To Add or to Multiply, Part I of many.
April 18, 2007 15 Comments
In sabermetric analysis, there are several circumstances where we need to adjust a stat by some type of factor. Examples include minor league equivalencies (mle’s), park factors, and age adjustments. Say Conan hits 70 homeruns in Coors field. How many would he have hit in a normal park? How many would he have hit in a tough homerun park, like Seattle? A top prospect hits .375 in the Pacific Coast League. What’s that worth if he’s called up to the Majors?
The first time I saw MLE’s and park factors was in the Baseball Abstracts of Bill James. He used multiplicative factors, such as a hitter loses 18% of his value in jumping from AAA to the majors, or Wrigley Field inflates run scoring by 12%. As more data became available, we could go a lot further than looking at an end result such as runs. What’s the factor for batting average? For homeruns, doubles, and strikeouts?

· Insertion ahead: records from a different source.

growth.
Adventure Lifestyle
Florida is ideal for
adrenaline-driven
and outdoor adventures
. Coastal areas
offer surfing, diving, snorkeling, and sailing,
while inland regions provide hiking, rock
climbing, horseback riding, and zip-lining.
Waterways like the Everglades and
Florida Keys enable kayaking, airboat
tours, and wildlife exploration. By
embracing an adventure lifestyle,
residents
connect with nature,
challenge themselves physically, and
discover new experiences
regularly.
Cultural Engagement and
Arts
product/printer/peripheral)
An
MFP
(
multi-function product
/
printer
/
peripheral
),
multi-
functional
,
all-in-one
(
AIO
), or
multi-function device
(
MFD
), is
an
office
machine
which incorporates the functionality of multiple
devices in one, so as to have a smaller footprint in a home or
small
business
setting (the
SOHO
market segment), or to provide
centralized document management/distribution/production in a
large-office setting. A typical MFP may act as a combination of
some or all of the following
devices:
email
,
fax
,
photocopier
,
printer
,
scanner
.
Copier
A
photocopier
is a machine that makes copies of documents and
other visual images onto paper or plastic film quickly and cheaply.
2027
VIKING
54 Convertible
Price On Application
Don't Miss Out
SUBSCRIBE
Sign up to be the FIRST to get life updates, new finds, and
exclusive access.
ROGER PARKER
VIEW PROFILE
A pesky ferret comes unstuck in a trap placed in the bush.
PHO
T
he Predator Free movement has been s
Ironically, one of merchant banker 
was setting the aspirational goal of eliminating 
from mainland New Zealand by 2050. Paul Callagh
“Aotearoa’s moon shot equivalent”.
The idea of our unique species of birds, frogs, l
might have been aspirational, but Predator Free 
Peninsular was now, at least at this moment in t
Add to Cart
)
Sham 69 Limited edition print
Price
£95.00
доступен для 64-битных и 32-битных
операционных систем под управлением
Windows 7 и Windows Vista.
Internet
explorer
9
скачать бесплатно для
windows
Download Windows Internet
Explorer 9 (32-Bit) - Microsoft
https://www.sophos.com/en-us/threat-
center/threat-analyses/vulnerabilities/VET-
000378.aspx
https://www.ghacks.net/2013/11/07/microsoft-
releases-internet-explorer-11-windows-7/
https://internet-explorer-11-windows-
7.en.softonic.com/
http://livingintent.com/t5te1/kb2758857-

It wasn’t until somewhat recently that I read of using additive factors. Additive factors were used in the projections published in The Hardball Times Season Preview, yet so far I haven’t seen a good explanation why I should use them after so many years of using multiplicative factors. At the same time, just because Bill James did it this way and so has everyone else who followed in his footsteps does not mean that it has to be done that way.

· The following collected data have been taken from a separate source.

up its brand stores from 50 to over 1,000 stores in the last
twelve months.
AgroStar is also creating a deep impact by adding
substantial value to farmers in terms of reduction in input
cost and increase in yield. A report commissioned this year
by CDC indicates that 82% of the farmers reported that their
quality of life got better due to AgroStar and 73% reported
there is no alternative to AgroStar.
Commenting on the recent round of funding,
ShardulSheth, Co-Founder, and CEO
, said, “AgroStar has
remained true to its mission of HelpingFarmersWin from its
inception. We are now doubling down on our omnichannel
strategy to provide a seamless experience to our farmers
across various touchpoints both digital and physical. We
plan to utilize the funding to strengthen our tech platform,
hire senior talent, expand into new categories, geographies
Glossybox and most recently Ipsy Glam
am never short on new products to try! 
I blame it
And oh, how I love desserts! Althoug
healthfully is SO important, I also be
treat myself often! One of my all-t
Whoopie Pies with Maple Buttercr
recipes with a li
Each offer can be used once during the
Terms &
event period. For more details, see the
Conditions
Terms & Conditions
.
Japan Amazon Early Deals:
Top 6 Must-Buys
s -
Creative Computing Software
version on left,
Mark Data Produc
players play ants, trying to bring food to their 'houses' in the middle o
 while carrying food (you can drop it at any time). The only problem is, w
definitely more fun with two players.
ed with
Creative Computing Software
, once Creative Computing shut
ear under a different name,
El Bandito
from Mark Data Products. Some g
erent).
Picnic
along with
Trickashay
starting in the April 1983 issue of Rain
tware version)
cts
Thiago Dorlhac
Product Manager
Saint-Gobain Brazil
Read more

What is the right way to adjust? First, lets stop and think about what it implies. Lets say a ballpark is especially good for hitting doubles, inflating doubles by 20%. This could also be expressed as +5 doubles for every 500 balls in play. If an average player hits 25 doubles with 500 BIP, then in this park he’ll hit 30. It doesn’t matter, for the average player, whether you add or multiply.
Now, take a high double hitter, he normally hits 40. If you multiply, he’s at 48, if you add, he’s at 45. By multiplying, the hitters who are already good at something benefit most from a friendly park. By adding, all players gain the same benefit.
What is the correct method? I really don’t know. My answer is to use whatever best models reality. I will start looking at pitcher strikeouts and park factors. At this point, I can’t skip ahead and tell you to add or multiply, I haven’t done the work yet, but its possible that both will have their uses depending on the situation.
The first look is at the 2006 pitching staffs of the A’s and Mariners. The A’s had a one-year strikeout factor of 0.91 according to the 2007 Bill James Handbook. The Mariners on the other hand had a factor of 1.11. Looking at only Mariner pitchers, and using a matched at bat method instead of simply dividing team home strikeout rate by road strikeout rate, I get an even larger adjustment, 1.185. Next, I split the Mariners into two groups, the high strikeout pitchers and low strikeout pitchers. The low strikeout pitchers struck out 26% more batters at home than they did on the road. The high strikeout pitchers only struck out 14% more. The low strikeout pitchers added 3.1 strikeouts per 100 at bats, and the high strikeout pitchers added an almost identical 3.3 strikeouts per 100 AB. Score one for additive factors!
I repeated the same exercise for the A’s, who played in a park where strikeouts were scarcer in 2006. In total, A’s pitchers struck out 8% fewer hitters at home than on the road. Now things get a little tricky. The percentage of strikeouts lost was 3.2% for the high strikeout pitchers, and 16.7% for the low strikeout pitchers. Per 100 AB, its 0.7 strikeouts lost for the high-K guys, and 2.5 for the low-K guys. This is not as obvious as for the Mariners pitchers, but a multiplicative factor will punish the high-K guys more, when it is the low strikeout pitchers that are affected most. An additive factor, while not fitting perfectly, is a better fit here as well.
Its only two teams and two years, and we’ll have to look at more data before this is settled, but for pitcher strikeout park factors, additive factors look like the way to go.